USB cables, like FireWire, have now also created a space for themselves on the pages of several catalogues of audio specialists. Kimber offers both this cable, the USB Silver, and a cheaper copper-conductor USB version,
Both are available with the standard Type A connector at one end and a Type B at the other – either the large square version or its tiny cousin.
It's available in lengths down to 0.5m – a useful attribute as excess cable is the best way of picking up interference.
Apart from the silver signal conductors, materials include high-density polythene dielectric, while the less-critical power cores and shield are made of silver-plated copper.

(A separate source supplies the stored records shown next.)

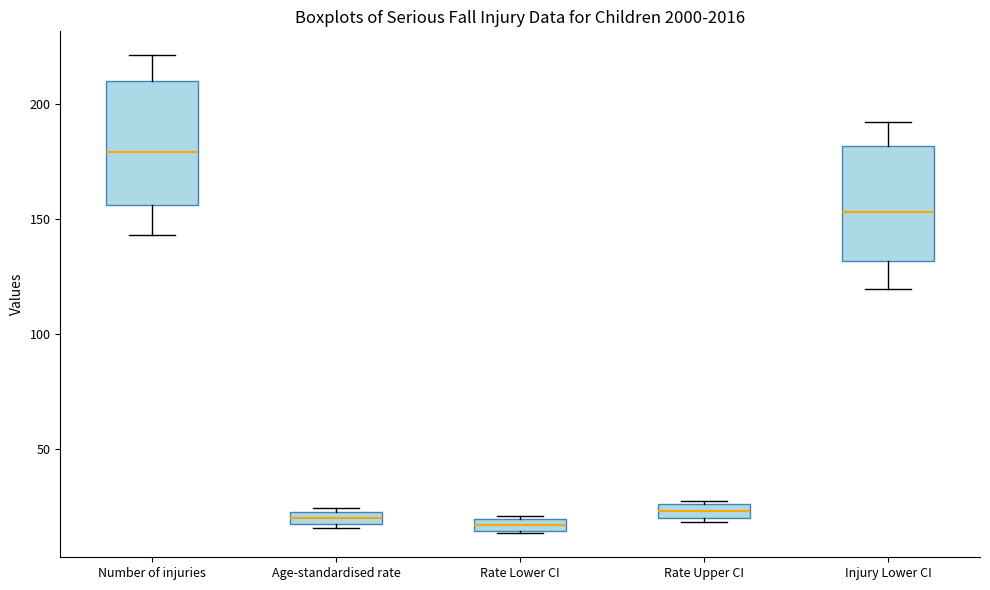

Which box's median line is the highest?

Number of injuries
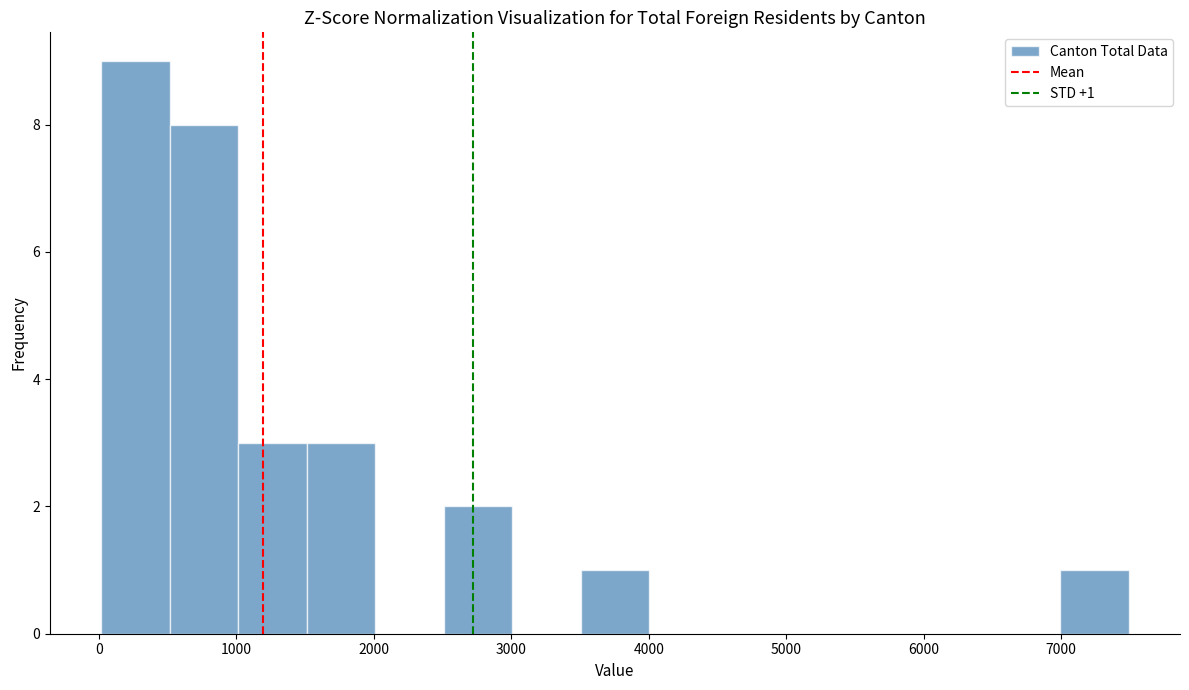

Over which range of the x-axis is the bar tallest?

0 to 500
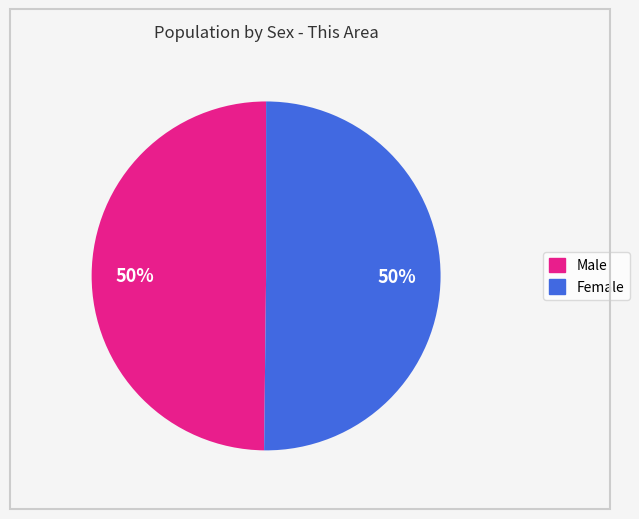

How many segments does this pie chart have?

2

The screen is a very dense braid and it is apparently both crimped and soldered to the connectors to improve integrity. The connectors mate cleanly and securely in the receptacles.
We found this a very effective cable allowing for the passage of clear audio to communicate through it, while maintaining excellent rhythm and timing, something that USB doesn't always seem to do very well.
This was most noticeable with our resident Cambridge Audio DacMagic, which normally sounds distinctly more energetic using the S/PDIF connection than USB.
With the Kimber cable in use, the gap was narrowed. Even with the superb Lavry DA11, which is unusually consistent between inputs, this cable seemed to give a small lift to the 'kick' delivered via USB.
The DacMagic also benefitted from improved bass extension and solidity, again bringing its performance closer to the high levels attainable when using S/PDIF.